Affordable Housing for Humans Means Less Housing for Cars
A new analysis by Garcia & Tucker (2021) at UC Berkeley’s Terner Center for Housing Innovation crunches the numbers on Asm. Laura Friedman of Glendale’s proposed Assembly Bill 1401, which would eliminate parking requirements statewide for housing developments within a half-mile of public transit.
- Local on-site parking requirements significantly drive up the costs of affordable housing projects.
- Eliminating parking requirements may substantially reduce the amount of new parking in developments, but developers will likely still provide some.
- State density bonus incentives for affordable housing are seldom used across the state, but when they are, reducing on-site parking is a popular option.
AB 1401 would “prohibit a local government from imposing a minimum automobile parking requirement, or enforcing a minimum automobile parking requirement, on residential, commercial, or other development if the development is located on a parcel that is within one-half mile walking distance of public transit.”
This is not unprecedented. As Garcia & Tucker note, “Berkeley voted in January 2021 to eliminate most parking requirements after concluding that existing off-street parking spaces are nearly 50 percent vacant.” If other cities follow suit, it would be for good reason: the Terner Center’s analysis finds that parking requirements added an average of $36,000 per unit in construction costs for affordable housing in the past decade, while in San Francisco, they added roughly 12.5% of construction costs for single-family homes and condos.

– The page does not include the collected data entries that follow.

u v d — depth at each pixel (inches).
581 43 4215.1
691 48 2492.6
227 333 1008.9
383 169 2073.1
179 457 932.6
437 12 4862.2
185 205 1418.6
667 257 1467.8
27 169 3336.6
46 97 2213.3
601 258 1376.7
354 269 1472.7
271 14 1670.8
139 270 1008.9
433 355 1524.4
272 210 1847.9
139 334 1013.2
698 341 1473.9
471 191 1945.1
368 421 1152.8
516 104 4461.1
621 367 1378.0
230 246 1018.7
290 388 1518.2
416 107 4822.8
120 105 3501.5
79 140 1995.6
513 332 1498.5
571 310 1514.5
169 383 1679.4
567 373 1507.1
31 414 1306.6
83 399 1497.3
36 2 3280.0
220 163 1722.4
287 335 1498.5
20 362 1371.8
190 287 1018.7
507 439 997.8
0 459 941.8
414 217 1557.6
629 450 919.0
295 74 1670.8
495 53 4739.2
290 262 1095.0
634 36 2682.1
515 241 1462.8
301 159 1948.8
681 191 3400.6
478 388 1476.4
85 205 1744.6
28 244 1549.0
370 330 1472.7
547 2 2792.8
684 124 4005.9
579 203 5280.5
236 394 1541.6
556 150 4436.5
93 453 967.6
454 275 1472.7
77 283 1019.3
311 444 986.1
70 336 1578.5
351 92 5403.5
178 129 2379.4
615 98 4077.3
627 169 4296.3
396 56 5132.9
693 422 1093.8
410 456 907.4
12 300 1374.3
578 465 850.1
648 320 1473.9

The flexibility AB 1401 offers could be substantial. The Terner Center’s survey of 264 local jurisdictions in California found that 67% required two parking spaces per unit of multifamily housing; a similar survey found that 78% of local jurisdictions required two parking spaces per single-family unit. While few developers apply for zoning variances to provide less parking, Garcia and Tucker note that this may be because developers often choose to avoid the difficult process of applying for variances.

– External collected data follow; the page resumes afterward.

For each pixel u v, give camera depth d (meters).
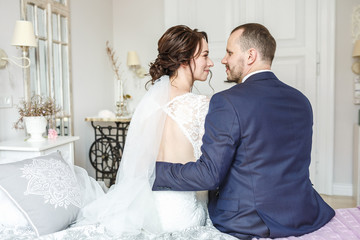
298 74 3.72
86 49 3.89
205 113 1.33
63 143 2.47
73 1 3.60
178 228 1.33
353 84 3.74
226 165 1.12
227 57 1.38
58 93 3.31
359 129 3.47
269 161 1.16
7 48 2.55
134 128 1.33
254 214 1.17
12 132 2.60
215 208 1.33
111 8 4.56
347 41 3.71
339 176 3.85
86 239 1.27
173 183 1.21
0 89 2.47
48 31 3.06
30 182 1.53
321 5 3.62
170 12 3.85
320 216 1.29
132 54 4.27
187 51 1.37
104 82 4.35
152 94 1.35
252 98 1.16
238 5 3.74
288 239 1.15
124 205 1.31
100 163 3.93
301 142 1.23
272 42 1.31
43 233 1.42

The Terner Center’s survey also found that only 27 jurisdictions had projects that used State Density Bonus law, which in some cases allows for reduced or waived parking requirements. There is some mild concern that AB 1401 may result in fewer projects applying for state density bonuses. However, while these are popular concessions sought from density bonuses (60 percent of jurisdictions with density bonus projects reported that developers requested less parking), they are far from the only incentives available, so it is unlikely that losing one “carrot” would eliminate the incentive to use density bonuses in general.
“Concessions such as increased height and reduced impact fees were also reported in our survey, signaling that developers may continue to utilize the Density Bonus to access these other benefits,” the authors note. Additionally, requirements in some of these jurisdictions for subsidized, affordable housing would mean that even forgoing density bonuses would not relieve developers’ obligation to provide affordable housing there.
Because this bill would unambiguously produce more affordable housing relative to parking spaces, the Terner Center concludes that AB 1401 “has important implications for cutting the cost of new housing and reducing greenhouse gas emissions.”